Tenir compte des priorités locales
Le fédéralisme permet aussi des réponses en termes de politiques financières et sociales différentes. Par exemple, le canton de Vaud limite les dépenses de primes-maladie à 10 % du revenu des ménages. Ainsi, près de 36 % de la population vaudoise (contre 28 % en moyenne suisse) profitaient en 2023 des subsides d’assurance-maladie. D’autres cantons comme celui de Bâle-Campagne préfèrent octroyer des subsides de manière plus ciblée : seulement 20 % des personnes en bénéficiaient, mais les montants sont plus élevés. Les décisions sont ainsi prises au plus près de la population en tenant mieux compte des particularités locales.
Le fédéralisme n’est toutefois pas exempt de défis. Les cantons, propriétaires d’hôpitaux publics, font l’objet de conflits d’intérêt. En effet, les autorités politiques sont tiraillées entre la maximisation des revenus de leur établissement (qui nécessite des tarifs élevés) et l’intérêt des citoyens payeurs (qui exige des tarifs bas). Le poids électoral et la mobilisation des employés de l’hôpital fait souvent pencher la balance en faveur des hôpitaux.
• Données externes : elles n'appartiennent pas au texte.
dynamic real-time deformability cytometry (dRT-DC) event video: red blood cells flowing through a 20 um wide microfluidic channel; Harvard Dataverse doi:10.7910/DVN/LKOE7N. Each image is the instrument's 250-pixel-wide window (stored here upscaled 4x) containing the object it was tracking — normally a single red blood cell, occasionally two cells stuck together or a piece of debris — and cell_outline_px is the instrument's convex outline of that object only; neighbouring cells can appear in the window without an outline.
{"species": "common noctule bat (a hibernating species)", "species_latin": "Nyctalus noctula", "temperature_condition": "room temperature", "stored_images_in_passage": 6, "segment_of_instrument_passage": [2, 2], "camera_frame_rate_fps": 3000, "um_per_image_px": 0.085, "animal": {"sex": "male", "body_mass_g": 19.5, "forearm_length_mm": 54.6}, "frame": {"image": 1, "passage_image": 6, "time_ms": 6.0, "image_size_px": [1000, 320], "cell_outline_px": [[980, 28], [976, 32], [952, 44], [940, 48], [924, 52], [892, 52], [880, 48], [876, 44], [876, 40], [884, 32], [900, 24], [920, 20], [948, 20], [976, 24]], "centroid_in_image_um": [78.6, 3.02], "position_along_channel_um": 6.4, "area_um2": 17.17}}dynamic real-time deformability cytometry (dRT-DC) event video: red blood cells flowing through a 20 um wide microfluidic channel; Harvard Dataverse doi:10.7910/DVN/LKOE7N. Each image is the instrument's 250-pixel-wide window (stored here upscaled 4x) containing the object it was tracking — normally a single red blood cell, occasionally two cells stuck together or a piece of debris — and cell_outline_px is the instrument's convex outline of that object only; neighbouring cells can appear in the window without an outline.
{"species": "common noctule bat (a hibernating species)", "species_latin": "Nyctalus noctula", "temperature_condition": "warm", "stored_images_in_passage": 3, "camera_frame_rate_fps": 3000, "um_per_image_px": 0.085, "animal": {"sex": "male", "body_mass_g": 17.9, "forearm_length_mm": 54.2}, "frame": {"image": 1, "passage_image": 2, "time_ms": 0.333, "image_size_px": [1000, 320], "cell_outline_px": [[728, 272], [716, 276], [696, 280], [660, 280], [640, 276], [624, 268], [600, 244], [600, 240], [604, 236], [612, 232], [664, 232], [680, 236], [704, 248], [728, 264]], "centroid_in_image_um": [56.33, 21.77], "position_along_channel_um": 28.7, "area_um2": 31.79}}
En conséquence, des structures inefficientes ou désuètes sont maintenues.
L’enjeu réside donc dans la correction des faiblesses du système sans renoncer aux avantages d’une organisation décentralisée. L’amélioration de la gouvernance des hôpitaux pour limiter les interférences politiques, les coopérations intercantonales et la transparence sur la qualité des soins sont des pistes à explorer.
Ainsi, même si le fédéralisme risque d’entretenir artificiellement des structures superflues, il permet non seulement de mieux répondre aux priorités locales, mais aussi de s’inspirer des bonnes pratiques en vigueur au-delà des frontières cantonales.